Titik-tituk laser bergerak-gerak di badan Akiko dan teman-teman, sorot itu berasal dari senjata empat pria berpakaian serba hitam entah sejak kapan berada di sana. 

"Sial," umpat Anna, hanya terdengar oleh Akiko di sebelahnya.

"HelloAnna 'mrachnye zhnets blondinka'." Pria berkaca mata hitam menyeringai sinis.

"Sergei? Aku tidak tahu jika Spetsnaz boleh ikut acara seperti ini. Apa Puttin tahu?" tanya Anna, entah kenapa memakai bahasa Inggris, mungkin ini caranya supaya tidak menimbulkan kecurigaan Akiko dan teman-teman.

"Puttin mengirim kami. Kamu tahu, Russia, China, Amerika, dan Uni Eropa, mengirim masing-masing sepuluh orang terbaik."

"Kenapa?" tanya Aris, sepertinya rasa ingin tahunya mendominasi. 

"Ego." Sergei terkekeh. "Kami tidak mungkin berkonfrontasi dalam perang besar secara langsung, tapi di sini kekuatan militer dan taktik sedang diuji."

"Jadi apq maumu?" tanya Sutris

Sergei memandang jauh tengah sawah. "Ke desa. Berhubung kita bertemu, kenapa tidak saling bantu?" Ajaknya, sambil mengamati Akiko. "Kau punya sniper, sementara sniper kami tewas. Kami butuh support kalian untuk maju."

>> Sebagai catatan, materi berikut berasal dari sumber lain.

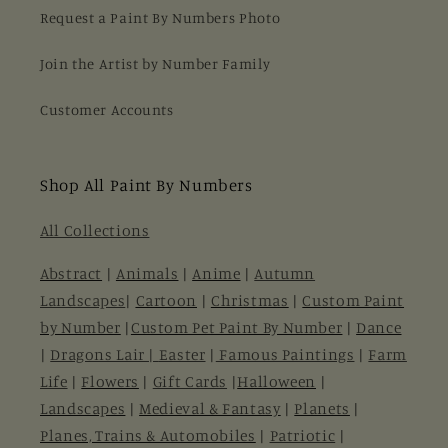
Request a Paint By Numbers Photo
Join the Artist by Number Family
Customer Accounts
Shop All Paint By Numbers
All Collections
Abstract
|
Animals
|
Anime
|
Autumn
Landscapes
|
Cartoon
|
Christmas
|
Custom Paint
by Number
|
Custom Pet Paint By Number
|
Dance
|
Dragons Lair |
Easter
|
Famous Paintings
|
Farm
Life
|
Flowers
|
Gift Cards
|
Halloween
|
Landscapes
|
Medieval & Fantasy
|
Planets
|
Planes, Trains & Automobiles
|
Patriotic
|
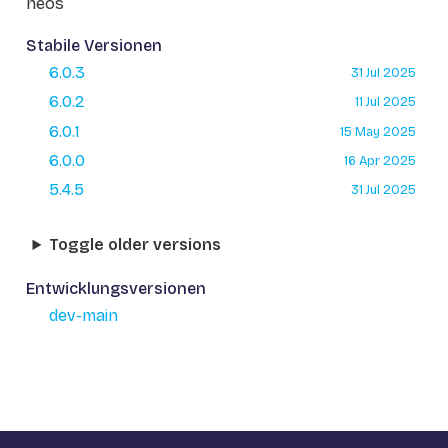
neos
Stabile Versionen
6.0.3
31 Jul 2025
6.0.2
11 Jul 2025
6.0.1
15 May 2025
6.0.0
16 Apr 2025
5.4.5
31 Jul 2025
Toggle older versions
Entwicklungsversionen
dev-main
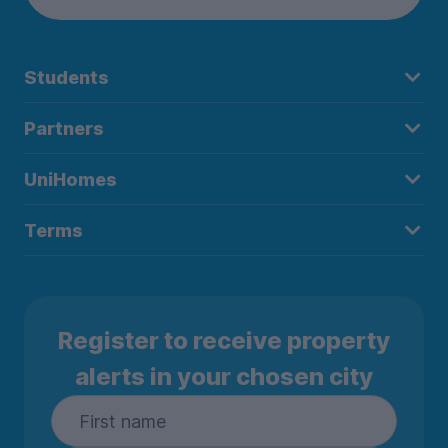
Students
Partners
UniHomes
Terms
Register to receive property
alerts in your chosen city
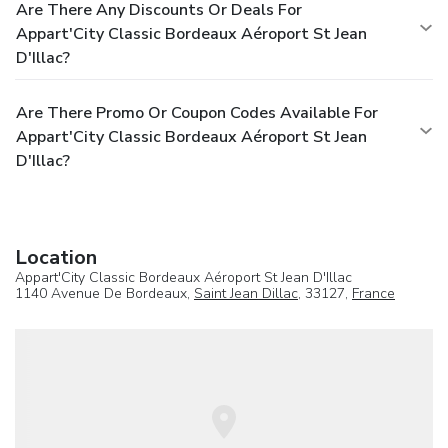
Are There Any Discounts Or Deals For
Appart'City Classic Bordeaux Aéroport St Jean
D'Illac?
Are There Promo Or Coupon Codes Available For
Appart'City Classic Bordeaux Aéroport St Jean
D'Illac?
Location
Appart'City Classic Bordeaux Aéroport St Jean D'Illac
1140 Avenue De Bordeaux,
Saint Jean Dillac
, 33127,
France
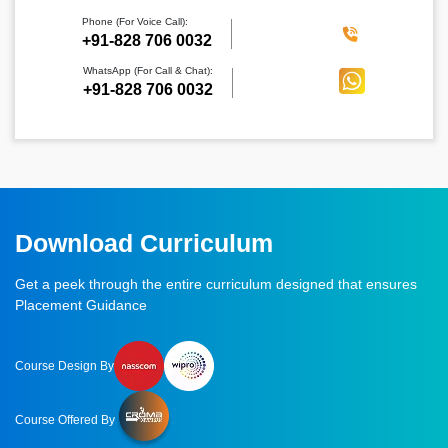
Phone (For Voice Call):
‪+91-828 706 0032
WhatsApp (For Call & Chat):
+91-828 706 0032
Download Curriculum
Get a peek through the entire curriculum designed that ensures
Placement Guidance
Course Design By
Course Offered By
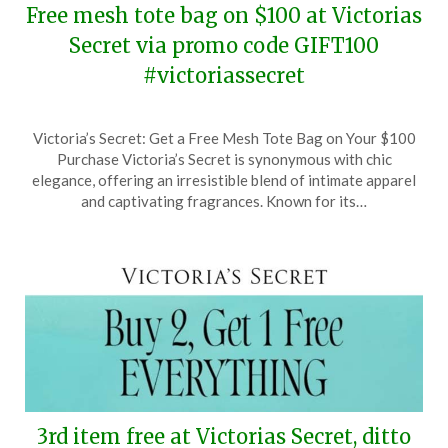
Free mesh tote bag on $100 at Victorias
Secret via promo code GIFT100
#victoriassecret
Posted
by
Victoria’s Secret: Get a Free Mesh Tote Bag on Your $100
on
TheCouponsApp
Purchase Victoria’s Secret is synonymous with chic
April
elegance, offering an irresistible blend of intimate apparel
8,
and captivating fragrances. Known for its…
2026
3rd item free at Victorias Secret, ditto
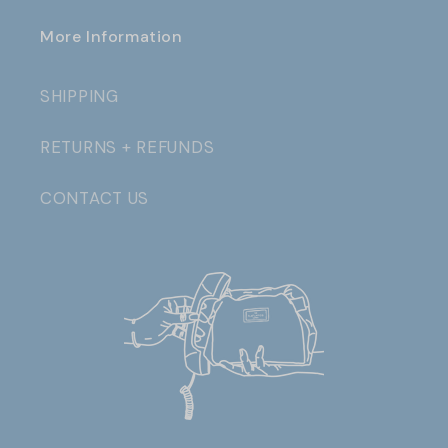
More Information
SHIPPING
RETURNS + REFUNDS
CONTACT US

Akiko tidak suka cara mereka memandang, terlebih mereka kenal Anna. Bisa jadi mereka sama bejatnya seperti wanita murahan itu. Dia menarik Sutris mendekat, berbisik memakai bahasa Indonesia. 

"Lebih baik tolak, aku tidak suka cara mereka memandang kita."

"Tapi kita butuh mereka seperti mereka butuh kita. Tentara China berada di sana, jumlah nya lumayan, dan mereka terlatih juga didukung gadget canggih."

"Markov, bawa senapan sniper terbaik kita ke mari," perintah Sergei. Dia terkekeh ketika senapan hitam mendarat ke rerumputan. 

Mata sipit Akiko membesar hingga gagal berkedip. "DXL-5 'Havoc', senapan sniper berjarak jangkau tujuh kilometer."

"Gadis pintar, baru ada empat di dunia, Russia teknologi terbaik di dunia. Kau bisa memiliki senapan itu jika membantu kami, cantik." Sergei mengamati Sutris sambil menyeringai sombong. "Untukmu, kami punya sesuatu yang pasti kau suka."

Sutris mengangguk puas ketika mendapati senapan serbu AK-12 tergeletak di sebelah sniper.

"Peluru kami siapkan, bagaimana? Aku tahu kau bukan orang biasa, pria tampan."

"Bagaimana denganku?" tanya Anna. "Apa tidak ada senjata untukku?"

"Setahuku kau benci senjata, lebih suka racun dan belati. Jadi tidak ada untukmu." Sergei kembali fokus pada Sutris dan Akiko. "Tentara China terkenal tangguh dalam pertempuran hutan, mereka juga memiliki peralatan  gerilya yang mutakhir, seperti pakaian yang membuat mereka menghilang."

Sutris tertawa kecil. "Jika mereka butuh pakaian untuk menghilang, orang Indonesia bisa menyatu dengan alam."

"Jadi bagaimana?" tanya Sergei.

Sutris mengumpan pandang ke Akiko. "Jika dia setuju, aku ikut saja."